* [Exercise description] Continue the transcript below about how mathematicians might work with AI tools, picking up right after its last sentence.

[Given text — start]

Terence Tao

Yeah, so if they can pick up a sense of smell, then they could maybe start competing with human-level mathematicians.

I think all of the above.

A lot of it is we don't know how to use these tools because it's a paradigm that it's not...

We have not had, in the past, systems that are competent enough to understand complex instructions, that can work at massive scale, but are also unreliable.

It's a bit unreliable in subtle ways, whilst providing sufficiently good output.

It's an interesting combination.

You have graduate students that you work with who are kind of like this, but not at scale.

And we had previous software tools that can work at scale, but very narrow.

So we have to figure out how to use... I mean, so Tim Gower, like you mentioned, he actually foresaw, like in 2000, he was envisioning what mathematics would look like in actually two and a half decades.

And he wrote in his article, like a hypothetical conversation between

a mathematical assistant of the future and himself, you know, he's trying to solve a problem and they would have a conversation.

Sometimes the human would propose an idea and the AI would evaluate it.

[Given text — finish]
[Information supplied — start]

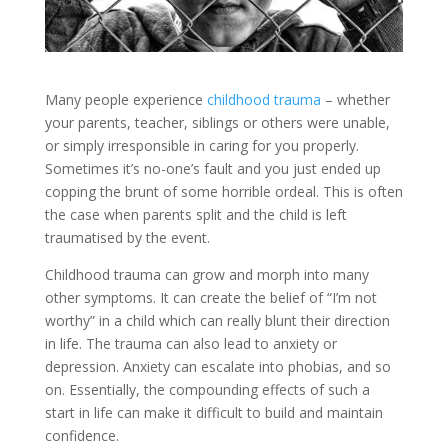
Many people experience
childhood trauma
– whether
your parents, teacher, siblings or others were unable,
or simply irresponsible in caring for you properly.
Sometimes it’s no-one’s fault and you just ended up
copping the brunt of some horrible ordeal. This is often
the case when parents split and the child is left
traumatised by the event.
Childhood trauma can grow and morph into many
other symptoms. It can create the belief of “I’m not
worthy” in a child which can really blunt their direction
in life. The trauma can also lead to anxiety or
depression. Anxiety can escalate into phobias, and so
on. Essentially, the compounding effects of such a
start in life can make it difficult to build and maintain
confidence.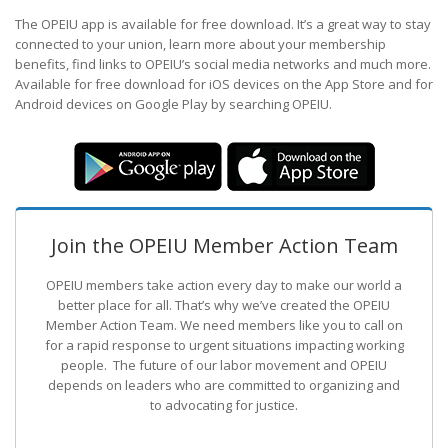
The OPEIU app is available for free download. It’s a great way to stay
connected to your union, learn more about your membership
benefits, find links to OPEIU’s social media networks and much more.
Available for free download for iOS devices on the App Store and for
Android devices on Google Play by searching OPEIU.
Join the OPEIU Member Action Team
OPEIU members take action every day to make our world a
better place for all. That’s why we’ve created the OPEIU
Member Action Team.
We need members like you to call on
for a rapid response to urgent situations impacting working
people. The future of our labor movement
and OPEIU
depends on leaders who are committed to organizing and
to advocating for justice.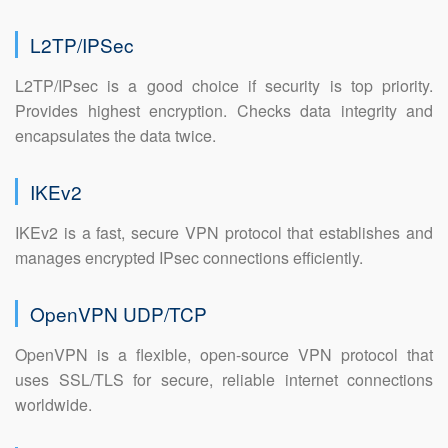
L2TP/IPSec
L2TP/IPsec is a good choice if security is top priority.
Provides highest encryption. Checks data integrity and
encapsulates the data twice.
IKEv2
IKEv2 is a fast, secure VPN protocol that establishes and
manages encrypted IPsec connections efficiently.
OpenVPN UDP/TCP
OpenVPN is a flexible, open-source VPN protocol that
uses SSL/TLS for secure, reliable internet connections
worldwide.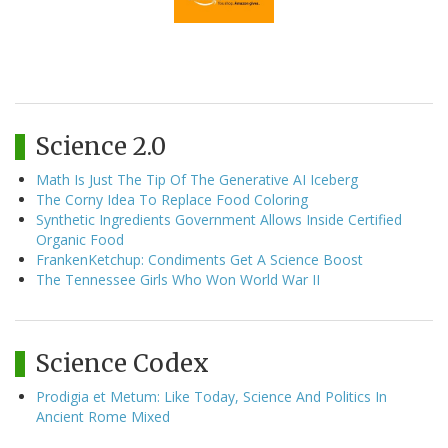
Science 2.0
Math Is Just The Tip Of The Generative AI Iceberg
The Corny Idea To Replace Food Coloring
Synthetic Ingredients Government Allows Inside Certified
Organic Food
FrankenKetchup: Condiments Get A Science Boost
The Tennessee Girls Who Won World War II
Science Codex
Prodigia et Metum: Like Today, Science And Politics In
Ancient Rome Mixed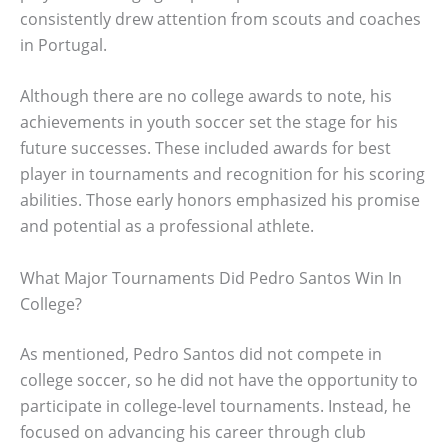
consistently drew attention from scouts and coaches
in Portugal.
Although there are no college awards to note, his
achievements in youth soccer set the stage for his
future successes. These included awards for best
player in tournaments and recognition for his scoring
abilities. Those early honors emphasized his promise
and potential as a professional athlete.
What Major Tournaments Did Pedro Santos Win In
College?
As mentioned, Pedro Santos did not compete in
college soccer, so he did not have the opportunity to
participate in college-level tournaments. Instead, he
focused on advancing his career through club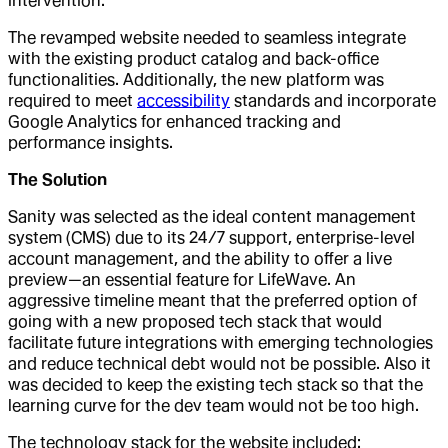
intervention.
The revamped website needed to seamless integrate
with the existing product catalog and back-office
functionalities. Additionally, the new platform was
required to meet
accessibility
standards and incorporate
Google Analytics for enhanced tracking and
performance insights.
The Solution
Sanity was selected as the ideal content management
system (CMS) due to its 24/7 support, enterprise-level
account management, and the ability to offer a live
preview—an essential feature for LifeWave. An
aggressive timeline meant that the preferred option of
going with a new proposed tech stack that would
facilitate future integrations with emerging technologies
and reduce technical debt would not be possible. Also it
was decided to keep the existing tech stack so that the
learning curve for the dev team would not be too high.
The technology stack for the website included:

[Information supplied — finish]

* [Response area]
And sometimes the AI would propose an idea and sometimes a competition was required and AI would just go and say, okay, I've checked the 100 cases needed here.

Or the first, you said this is true for all N, I've checked N up to 100 and it looks good so far.

Or hang on, there's a problem at N equals 46.

And so just a free-form conversation where you don't know in advance where things are going to go, but just based on, I think ideas are good to propose on both sides, calculations are good to propose on both sides.

I've had conversations with AI where I say, okay, we're going to collaborate to solve this math problem.

And it's a problem that I already know the solution to.

So I try to prompt it.

Okay, so here's the problem.